**TUJUAN LATIHAN**
Bisakah Anda menyusun baris-baris di bawah ini menjadi daftar bernomor, tanpa baris kosong dan tanpa menyertakan gambarnya?

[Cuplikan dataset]

--------------------------------------------------

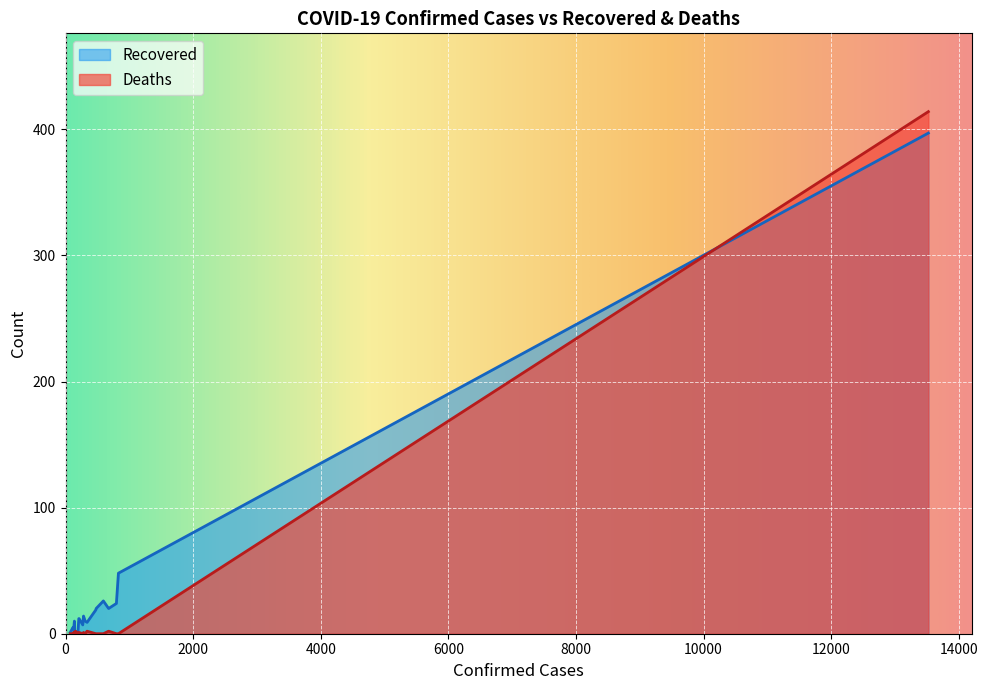

What are all the series names shown in the legend?

Recovered, Deaths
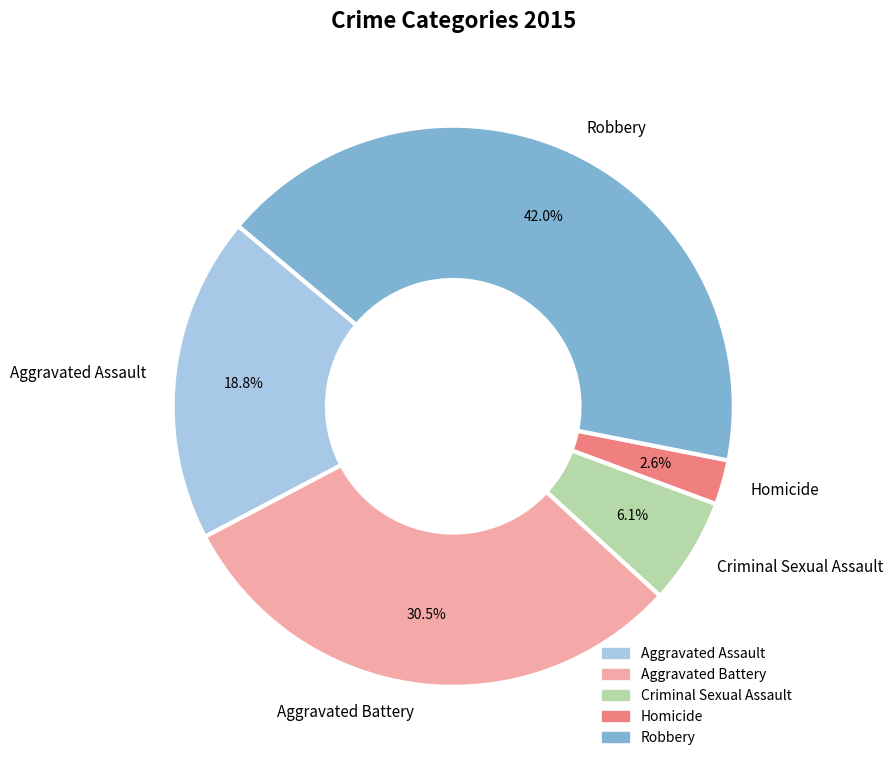

Is there a majority slice in this chart?

No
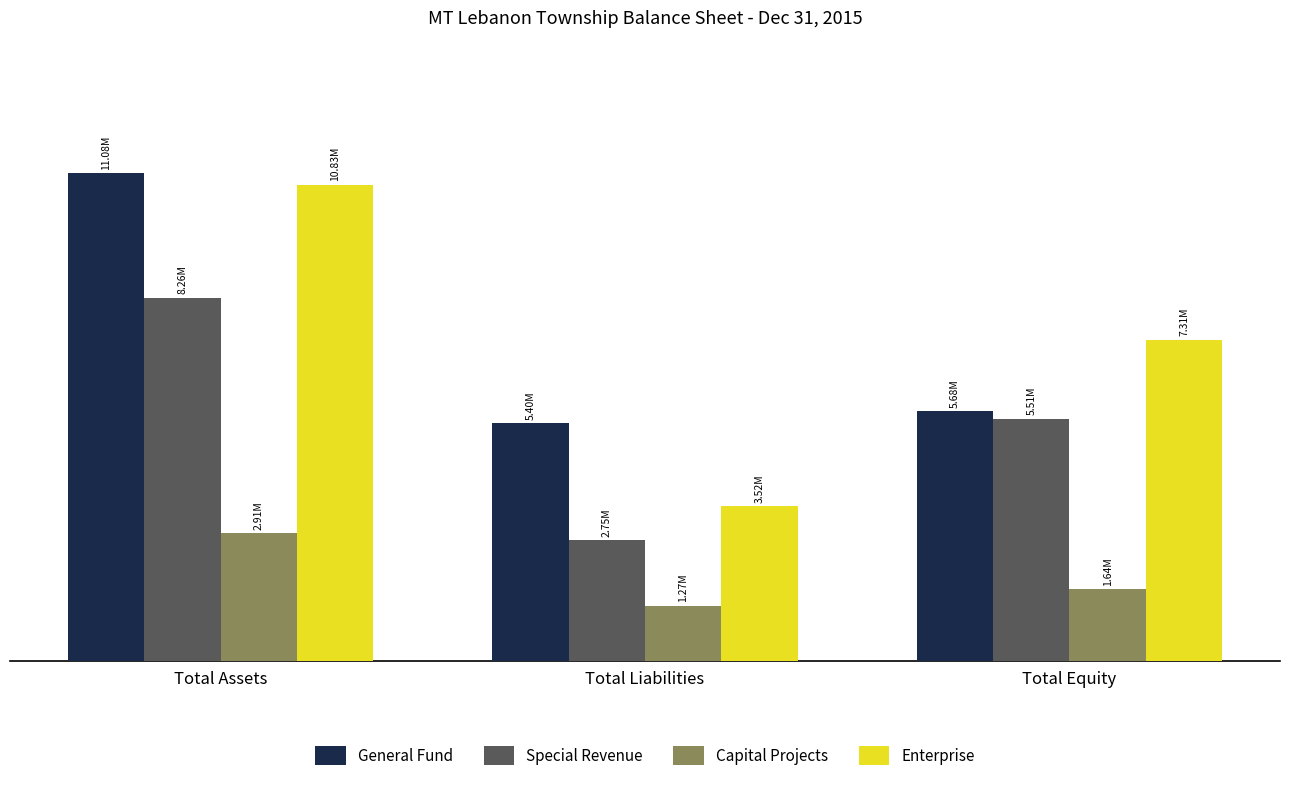

What are all the series names shown in the legend?

General Fund, Special Revenue, Capital Projects, Enterprise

--------------------------------------------------

**LATIHAN SELESAI**
1. What are all the series names shown in the legend?
2. Recovered, Deaths
3. Is there a majority slice in this chart?
4. No
5. What are all the series names shown in the legend?
6. General Fund, Special Revenue, Capital Projects, Enterprise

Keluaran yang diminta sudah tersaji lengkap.